Para comprovar a sua hipótese, retira uma citação de Albert Einstein do livro The Psychology of Invention do matemático Jacques Hadamard (1945), sendo aqui reproduzida pela sua clarividência: “as palavras ou a linguagem, na forma como são escritas ou faladas, não parecem desempenhar qualquer papel nos meus mecanismos de pensamento. As entidades físicas que parecem servir de elementos no meu pensamento são determinados sinais e imagens mais ou menos definidas que podem ser «voluntariamente» reproduzidos e combinados. (…) Os elementos acima mencionados são, no meu caso, do tipo visual e… muscular.

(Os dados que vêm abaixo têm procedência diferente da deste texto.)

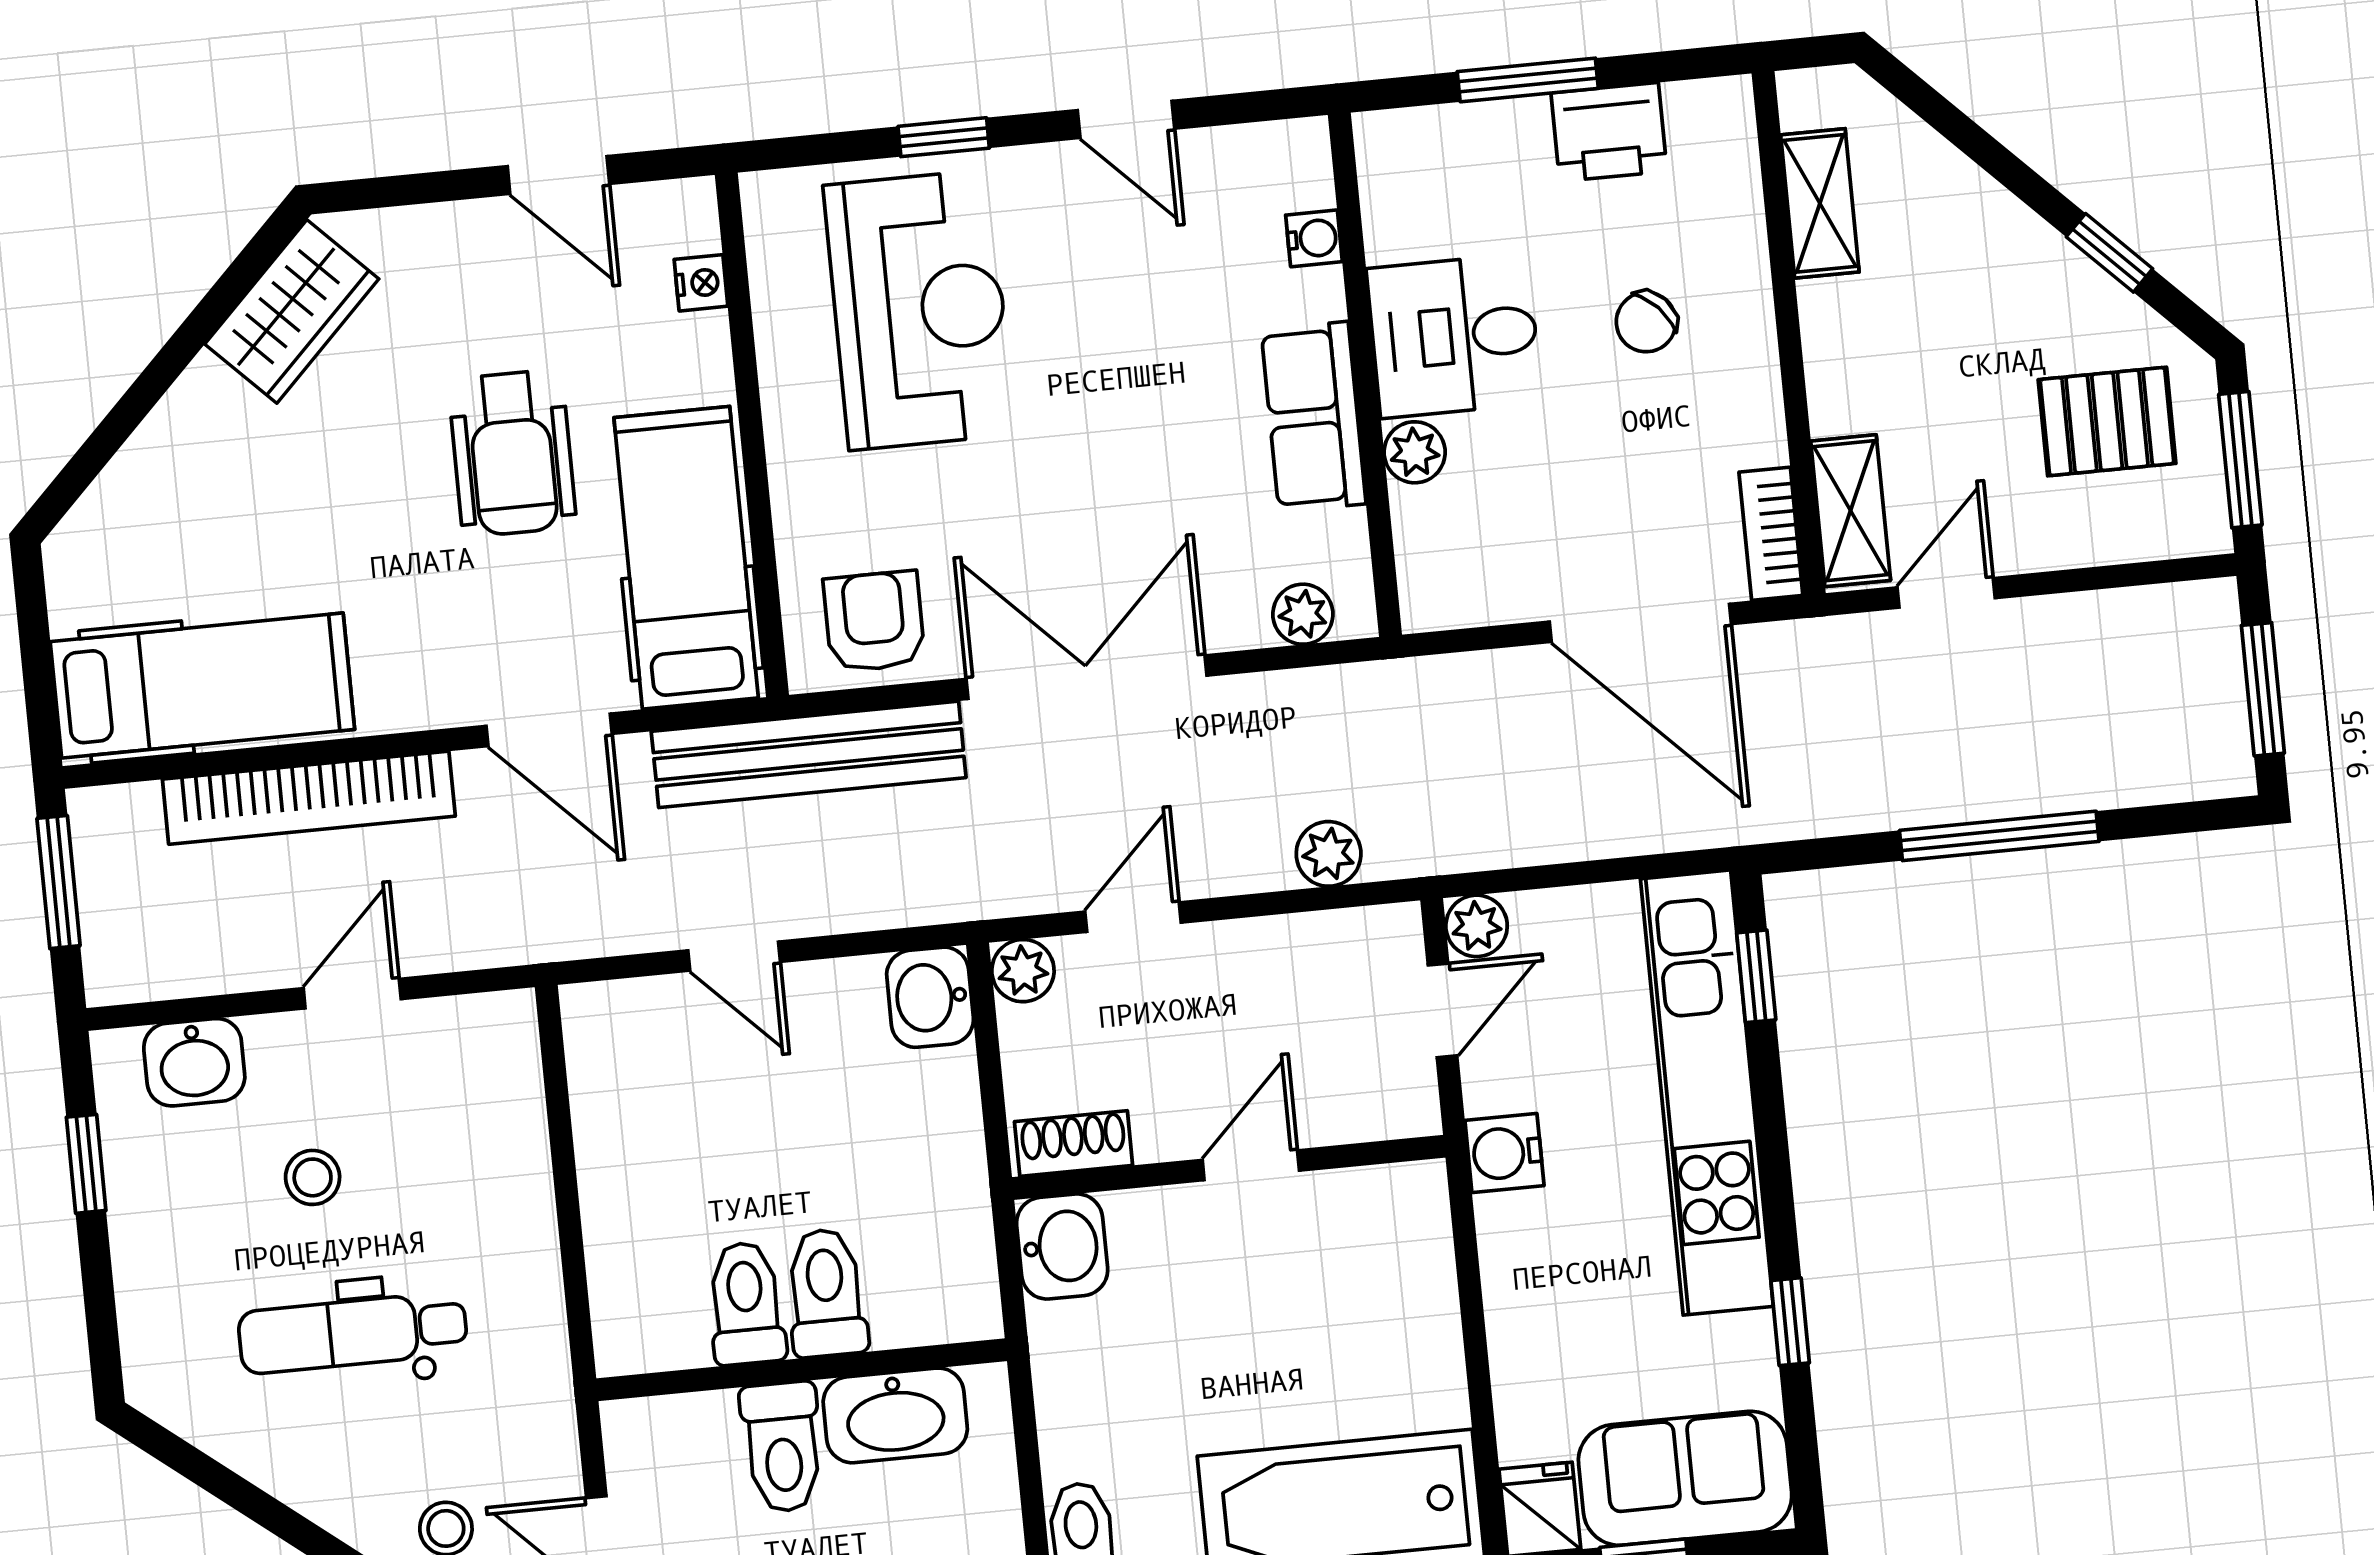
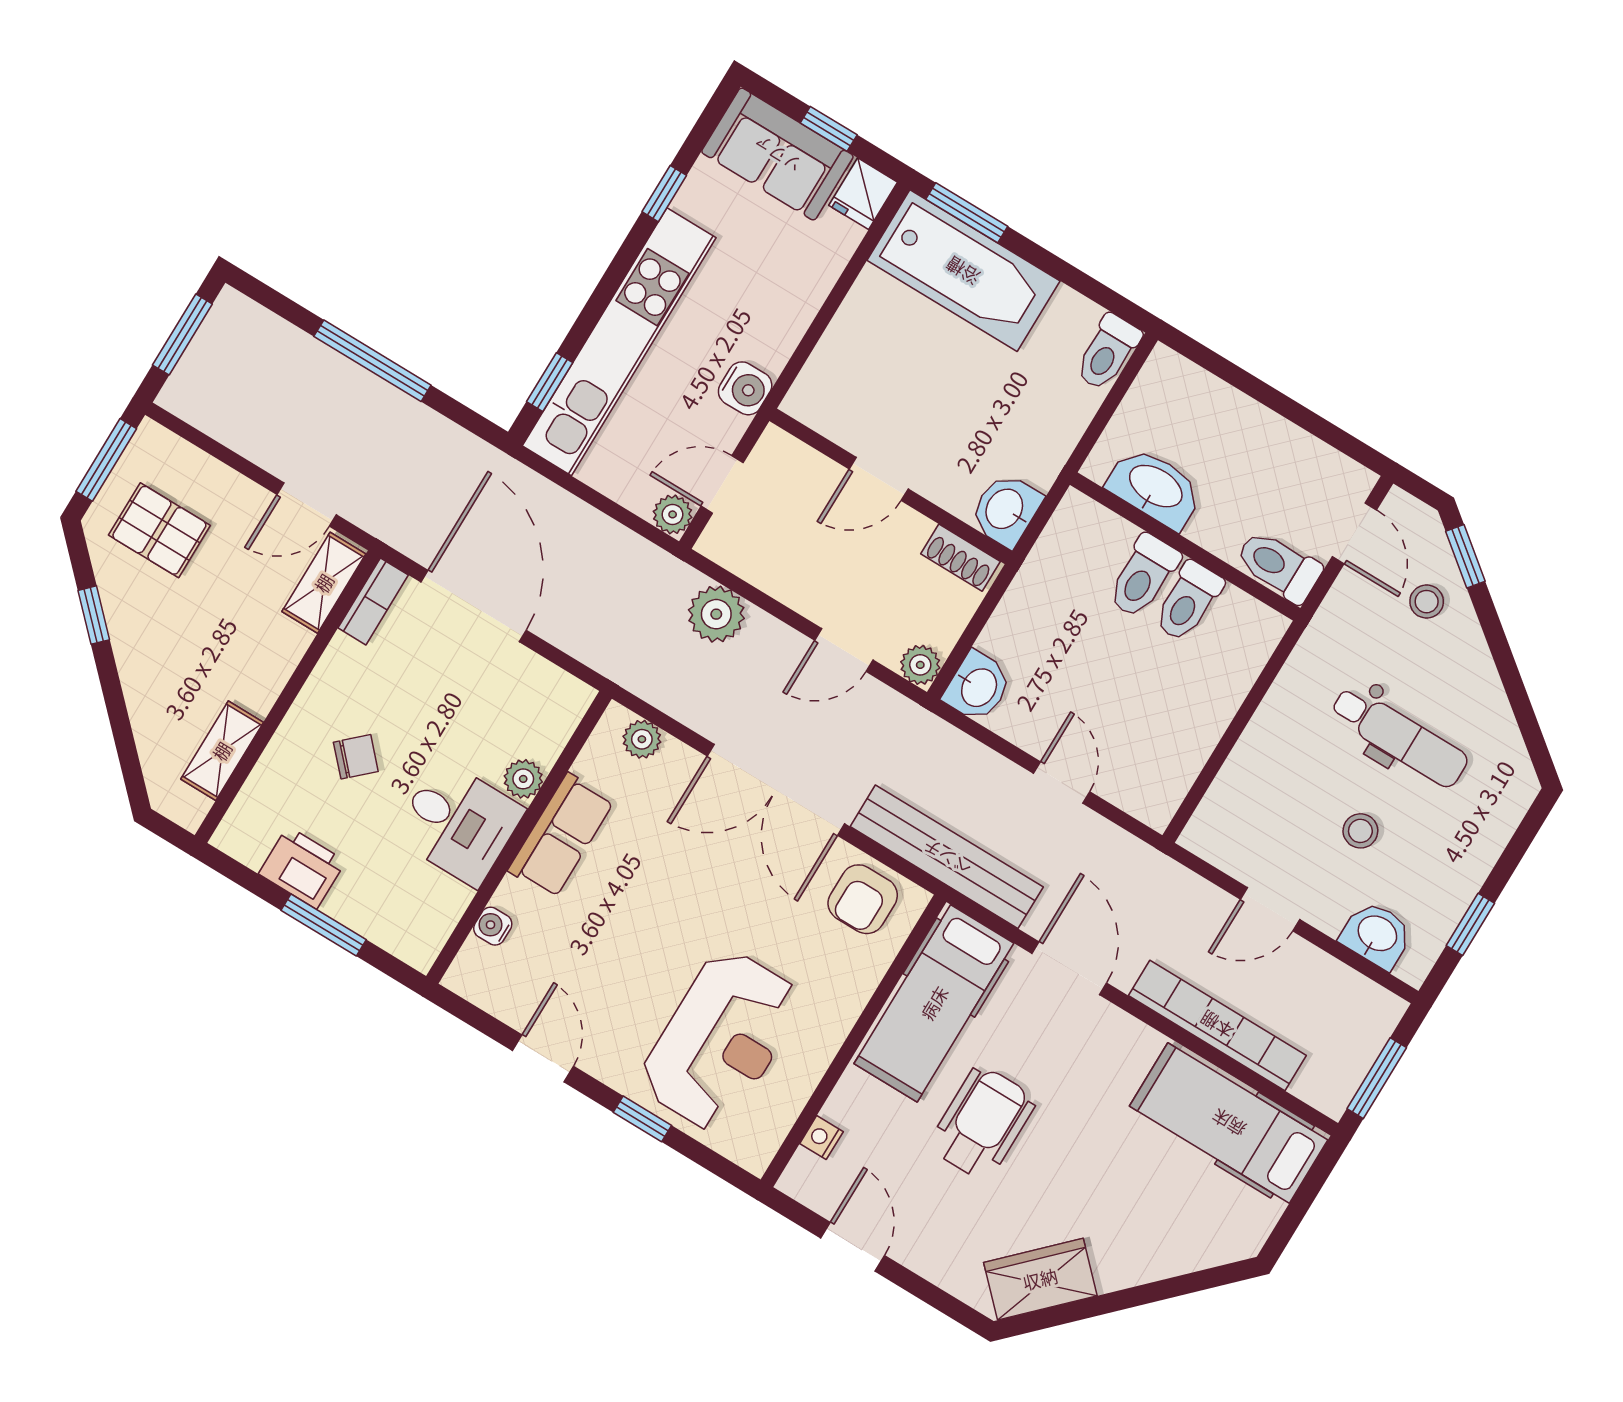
reception desk: (919, 310) -> (721, 1040), turned 180
plant: (1329, 854) -> (716, 614), width x1.38, depth x1.38
toilet: (782, 1447) -> (1279, 566), moved, turned -90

As palavras convencionais, ou outros sinais, têm de ser laboriosamente procurados apenas numa fase secundária, quando o jogo associativo que foi mencionado se encontra suficientemente estabelecido e pode ser reproduzido pela vontade. 70

A consciência de que as imagens ocupam um papel fundamental na origem do pensamento criativo leva Damásio a concluir que “são provavelmente o principal conteúdo dos nossos pensamentos, independentemente da modalidade sensorial em que são geradas e independentemente de serem sobre uma coisa ou sobre um processo que envolve coisas. (…) Escondidos por detrás dessas imagens, raramente ou nunca chegando ao nosso conhecimento, existem de facto numerosos mecanismos que orientam a geração e o desenvolvimento dessas imagens no espaço e no tempo. Esses mecanismos utilizam regras e estratégias incorporadas em representações disposicionais.” Conclui o raciocínio sublinhando que apesar das imagens serem fundamentais para a nossa meditação, “não constituem o conteúdo dos nossos

pensamentos”.71 Esta importante oposição descreve uma reflexão fundamental para compreender alguns fenómenos da contemporaneidade.